Gaviota (Spanish for "Seagull") is an unincorporated community in Santa Barbara County, California, on the Gaviota Coast about 30 mi west of Santa Barbara and 15 mi south of Buellton.

Gaviota is south and east of Gaviota State Park. The road to Hollister Ranch, the large private land holding along the coast between Gaviota and Point Conception, connects with U.S. 101 just west of Gaviota, at the turnoff to Gaviota State Park.

Industries in the area include organic farming, ranching, and woodworking. Free range cattle can be seen roaming and grazing throughout the area. Gaviota is also home to a marine mammal rehabilitation center named The Channel Islands Marine & Wildlife Institute (CIMWI.org) which opened in 2006 at the historic Vista Del Mar School grounds.

Gaviota was once the location of the Gaviota Marine Terminal, which is currently being decommissioned and abandoned, with intent to become public open space. On the mountain side of the freeway is the Gaviota Oil Heating Facility, also known as the "Gaviota Gas Plant", built by Chevron Corp. and currently owned by Plains Exploration & Production Company (PXP); this facility is being reconfigured and partially abandoned. The former purpose of the facility was to heat and process the heavy crude oil produced offshore so that it could flow through the All American Pipeline to refineries in the Bakersfield area.

# DATA FOR ANALYSIS
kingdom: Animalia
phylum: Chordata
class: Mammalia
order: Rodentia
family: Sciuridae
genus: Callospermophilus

# TASK INSTRUCTIONS
- 1) Repeat the passage of the Gaviota text starting with "Gaviota (Spanish for" and going on through "south of Buellton.".
- 2) According to the Gaviota text, in what year did The Channel Islands Marine & Wildlife Institute open?
The records have no connection to the text about Gaviota.

# SOLVED TASKS
- 1)
Gaviota (Spanish for "Seagull") is an unincorporated community in Santa Barbara County, California, on the Gaviota Coast about 30 mi west of Santa Barbara and 15 mi south of Buellton.

- 2) 2006